Prime Minister Benjamin Netanyahu
Prime Minister Benjamin Netanyahu at a meeting of the Conference of Presidents of Major American Jewish Organizations in New York on July 8, 2010. Photo by Reuters
Text size

Prime Minister Benjamin Netanyahu is embarking on direct negotiations for a final status agreement with the Palestinians from a better position than his predecessors, Ehud Olmert and Ehud Barak, who were in touching distance of an agreement but encountered Palestinian rejection.

Netanyahu is popular among the public and enjoys unrivaled political strength, unlike Barak, whose coalition broke apart prior to his departure for the Camp David summit. Olmert lost his public backing as a result of the Second Lebanon War.

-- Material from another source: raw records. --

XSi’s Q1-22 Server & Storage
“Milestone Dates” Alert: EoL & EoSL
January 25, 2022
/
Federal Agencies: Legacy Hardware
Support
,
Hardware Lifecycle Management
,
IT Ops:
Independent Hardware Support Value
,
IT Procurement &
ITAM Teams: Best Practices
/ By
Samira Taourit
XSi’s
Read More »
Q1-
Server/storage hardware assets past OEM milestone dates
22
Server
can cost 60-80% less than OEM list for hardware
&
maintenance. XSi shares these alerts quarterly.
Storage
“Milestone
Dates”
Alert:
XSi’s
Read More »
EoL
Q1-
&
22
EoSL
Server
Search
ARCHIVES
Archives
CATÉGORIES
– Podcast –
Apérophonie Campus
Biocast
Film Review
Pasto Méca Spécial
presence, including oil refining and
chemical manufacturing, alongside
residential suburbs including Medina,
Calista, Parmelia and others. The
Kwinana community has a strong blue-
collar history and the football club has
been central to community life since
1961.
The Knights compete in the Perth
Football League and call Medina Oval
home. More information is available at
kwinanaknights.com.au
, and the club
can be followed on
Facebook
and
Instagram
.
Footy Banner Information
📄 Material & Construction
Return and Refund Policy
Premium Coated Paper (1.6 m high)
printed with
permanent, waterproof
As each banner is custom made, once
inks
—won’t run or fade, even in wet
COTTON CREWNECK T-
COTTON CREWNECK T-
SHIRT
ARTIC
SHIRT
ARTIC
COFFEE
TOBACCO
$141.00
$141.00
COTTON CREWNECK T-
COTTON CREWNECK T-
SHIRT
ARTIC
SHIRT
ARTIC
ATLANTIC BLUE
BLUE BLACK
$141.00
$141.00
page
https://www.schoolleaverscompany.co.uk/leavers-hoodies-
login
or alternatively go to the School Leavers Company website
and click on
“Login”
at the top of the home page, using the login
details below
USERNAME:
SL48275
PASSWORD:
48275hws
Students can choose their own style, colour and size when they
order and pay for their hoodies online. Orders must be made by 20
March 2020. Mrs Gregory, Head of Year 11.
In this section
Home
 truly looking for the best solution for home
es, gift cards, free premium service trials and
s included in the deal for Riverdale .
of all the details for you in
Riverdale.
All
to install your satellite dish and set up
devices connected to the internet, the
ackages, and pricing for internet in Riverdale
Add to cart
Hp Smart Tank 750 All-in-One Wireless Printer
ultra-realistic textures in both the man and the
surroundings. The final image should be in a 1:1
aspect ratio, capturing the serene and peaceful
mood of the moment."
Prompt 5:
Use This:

Any agreement Netanyahu would arrive at would be met with overwhelming public support. Beyond that, the prime minister has another advantage: Expectations for the renewed negotiations are negligible. The small number of people actually interested in the peace process think Netanyahu is bluffing.

Such public apathy is convenient for a politician who wants to turn his back on prior positions without incurring any condemnation, criticism or coalition turmoil. It's what Netanyahu needs to prepare the general Israeli public, the forum of seven inner cabinet ministers and the international community for a change in his approach to managing the conflict.

The prime minister is entering negotiations with two primary demands: Palestinian recognition of Israel as the "state of the Jewish people"; and the stationing of the Israeli army in the Jordan Valley, along the eastern border of a future Palestinian state, as a buffer against the smuggling of rockets and other heavy weapons.

He also wants Jewish settlements in the Etzion Bloc to remain in Israel, as well as Ma'aleh Adumim and Ariel, and he is committed to the unity of Jerusalem. These principles are no different from what Barak and Olmert proposed to the Palestinians at Camp David and Annapolis, respectively.

Since resuming the post of prime minister, Netanyahu has not set foot anywhere beyond the so-called Olmert map - which roughly follows the route of the security barrier, with lands swaps. More importantly, he has not said that the settlements are important for Israel's security.

This is not to say he has decided to evacuate settlements beyond the settlement blocs and hand them to the Palestinian state. It does, however, mean that his opening position provides room for compromise with the Palestinians as long as they don't take an "all or nothing" stance.